Start of Materials provided
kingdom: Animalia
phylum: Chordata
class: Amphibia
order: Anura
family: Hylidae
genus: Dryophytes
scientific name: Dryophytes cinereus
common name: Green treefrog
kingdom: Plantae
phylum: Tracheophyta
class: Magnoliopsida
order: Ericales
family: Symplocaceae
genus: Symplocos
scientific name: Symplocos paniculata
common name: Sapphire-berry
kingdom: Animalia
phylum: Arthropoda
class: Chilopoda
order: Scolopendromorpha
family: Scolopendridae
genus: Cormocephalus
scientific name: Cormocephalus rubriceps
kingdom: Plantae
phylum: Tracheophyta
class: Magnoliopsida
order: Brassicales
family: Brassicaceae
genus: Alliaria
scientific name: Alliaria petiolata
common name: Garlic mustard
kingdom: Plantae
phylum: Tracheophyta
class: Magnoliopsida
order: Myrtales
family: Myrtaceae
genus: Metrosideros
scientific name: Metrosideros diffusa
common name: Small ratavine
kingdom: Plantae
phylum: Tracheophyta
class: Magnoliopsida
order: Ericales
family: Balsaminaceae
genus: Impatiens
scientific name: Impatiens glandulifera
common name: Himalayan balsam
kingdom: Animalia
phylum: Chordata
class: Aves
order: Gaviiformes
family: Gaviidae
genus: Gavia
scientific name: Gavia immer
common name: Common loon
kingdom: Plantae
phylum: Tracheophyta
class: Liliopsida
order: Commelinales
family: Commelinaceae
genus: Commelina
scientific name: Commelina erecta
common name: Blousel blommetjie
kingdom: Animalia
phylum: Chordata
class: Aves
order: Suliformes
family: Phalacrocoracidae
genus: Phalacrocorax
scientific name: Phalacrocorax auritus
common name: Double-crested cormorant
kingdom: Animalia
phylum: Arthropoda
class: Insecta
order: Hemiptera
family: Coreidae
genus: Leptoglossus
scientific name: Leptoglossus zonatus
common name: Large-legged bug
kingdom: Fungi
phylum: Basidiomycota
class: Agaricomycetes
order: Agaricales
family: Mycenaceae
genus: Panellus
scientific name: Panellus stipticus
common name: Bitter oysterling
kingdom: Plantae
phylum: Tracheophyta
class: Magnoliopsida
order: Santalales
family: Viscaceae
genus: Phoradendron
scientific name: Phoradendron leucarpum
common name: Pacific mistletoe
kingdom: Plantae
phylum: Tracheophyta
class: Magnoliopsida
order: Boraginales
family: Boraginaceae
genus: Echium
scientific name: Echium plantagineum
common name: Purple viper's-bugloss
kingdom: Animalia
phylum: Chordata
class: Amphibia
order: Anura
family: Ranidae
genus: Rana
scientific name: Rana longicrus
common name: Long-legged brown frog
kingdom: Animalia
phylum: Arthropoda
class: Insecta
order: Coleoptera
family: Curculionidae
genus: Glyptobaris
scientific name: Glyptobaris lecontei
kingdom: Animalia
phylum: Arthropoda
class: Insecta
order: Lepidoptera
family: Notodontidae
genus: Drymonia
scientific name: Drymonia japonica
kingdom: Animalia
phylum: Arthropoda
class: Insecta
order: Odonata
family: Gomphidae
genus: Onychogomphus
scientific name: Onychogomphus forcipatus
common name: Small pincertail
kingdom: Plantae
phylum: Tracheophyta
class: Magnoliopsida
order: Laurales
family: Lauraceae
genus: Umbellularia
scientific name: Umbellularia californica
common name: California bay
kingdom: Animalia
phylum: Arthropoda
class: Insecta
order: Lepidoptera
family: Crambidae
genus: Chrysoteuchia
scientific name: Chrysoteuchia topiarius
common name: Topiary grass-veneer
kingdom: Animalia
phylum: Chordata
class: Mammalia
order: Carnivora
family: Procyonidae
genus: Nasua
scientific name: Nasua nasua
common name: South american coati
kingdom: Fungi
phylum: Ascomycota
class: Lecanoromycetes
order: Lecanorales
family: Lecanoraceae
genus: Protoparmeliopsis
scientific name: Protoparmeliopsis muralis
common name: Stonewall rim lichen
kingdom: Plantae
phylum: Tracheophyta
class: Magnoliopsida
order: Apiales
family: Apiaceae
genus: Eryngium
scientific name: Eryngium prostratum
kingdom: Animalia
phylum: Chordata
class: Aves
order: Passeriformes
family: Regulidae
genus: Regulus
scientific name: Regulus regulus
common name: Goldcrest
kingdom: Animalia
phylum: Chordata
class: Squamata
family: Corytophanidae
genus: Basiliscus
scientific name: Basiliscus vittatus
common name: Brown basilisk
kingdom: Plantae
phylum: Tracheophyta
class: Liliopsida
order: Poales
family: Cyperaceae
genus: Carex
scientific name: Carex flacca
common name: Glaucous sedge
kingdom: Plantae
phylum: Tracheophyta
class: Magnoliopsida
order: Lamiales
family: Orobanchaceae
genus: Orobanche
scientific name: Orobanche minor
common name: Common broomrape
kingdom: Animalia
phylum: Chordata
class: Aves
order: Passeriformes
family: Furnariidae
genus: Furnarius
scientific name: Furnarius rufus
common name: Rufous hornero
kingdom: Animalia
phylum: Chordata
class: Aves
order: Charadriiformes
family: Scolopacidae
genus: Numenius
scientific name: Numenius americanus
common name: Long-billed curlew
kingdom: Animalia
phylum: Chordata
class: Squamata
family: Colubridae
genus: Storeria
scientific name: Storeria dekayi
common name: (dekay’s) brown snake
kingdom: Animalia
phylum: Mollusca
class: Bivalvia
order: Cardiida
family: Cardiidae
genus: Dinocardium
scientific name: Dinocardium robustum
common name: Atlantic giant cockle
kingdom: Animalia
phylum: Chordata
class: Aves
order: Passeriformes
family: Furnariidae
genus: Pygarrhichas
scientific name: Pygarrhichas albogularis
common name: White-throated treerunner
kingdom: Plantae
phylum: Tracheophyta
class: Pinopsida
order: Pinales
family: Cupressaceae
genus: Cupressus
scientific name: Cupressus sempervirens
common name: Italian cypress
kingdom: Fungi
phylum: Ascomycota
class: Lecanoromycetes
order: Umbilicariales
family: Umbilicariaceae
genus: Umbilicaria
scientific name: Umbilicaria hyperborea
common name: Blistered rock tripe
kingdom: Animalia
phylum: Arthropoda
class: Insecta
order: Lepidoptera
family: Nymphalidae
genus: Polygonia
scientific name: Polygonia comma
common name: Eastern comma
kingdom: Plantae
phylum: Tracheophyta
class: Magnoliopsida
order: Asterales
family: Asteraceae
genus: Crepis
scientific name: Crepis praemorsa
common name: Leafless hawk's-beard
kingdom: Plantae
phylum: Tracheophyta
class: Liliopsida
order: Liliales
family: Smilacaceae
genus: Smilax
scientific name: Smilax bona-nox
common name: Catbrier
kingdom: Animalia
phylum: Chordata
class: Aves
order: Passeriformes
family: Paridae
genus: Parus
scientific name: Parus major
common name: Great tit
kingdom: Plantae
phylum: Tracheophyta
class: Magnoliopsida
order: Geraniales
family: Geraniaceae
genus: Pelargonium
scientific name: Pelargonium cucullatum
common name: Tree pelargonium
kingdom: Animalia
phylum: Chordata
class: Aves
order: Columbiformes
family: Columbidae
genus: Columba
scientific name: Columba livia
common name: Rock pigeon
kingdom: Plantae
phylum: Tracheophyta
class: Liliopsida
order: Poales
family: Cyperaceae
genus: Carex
End of Materials provided
• [What this task involves]
Lay out the lines above as a Markdown table with two columns, Number and Line. Begin at the first line of the rows, stop after the line that contains "class: Chilopoda", and leave out any blank lines.

• [Exercise output]
| Number | Line |
|---|---|
| 1 | kingdom: Animalia |
| 2 | phylum: Chordata |
| 3 | class: Amphibia |
| 4 | order: Anura |
| 5 | family: Hylidae |
| 6 | genus: Dryophytes |
| 7 | scientific name: Dryophytes cinereus |
| 8 | common name: Green treefrog |
| 9 | kingdom: Plantae |
| 10 | phylum: Tracheophyta |
| 11 | class: Magnoliopsida |
| 12 | order: Ericales |
| 13 | family: Symplocaceae |
| 14 | genus: Symplocos |
| 15 | scientific name: Symplocos paniculata |
| 16 | common name: Sapphire-berry |
| 17 | kingdom: Animalia |
| 18 | phylum: Arthropoda |
| 19 | class: Chilopoda |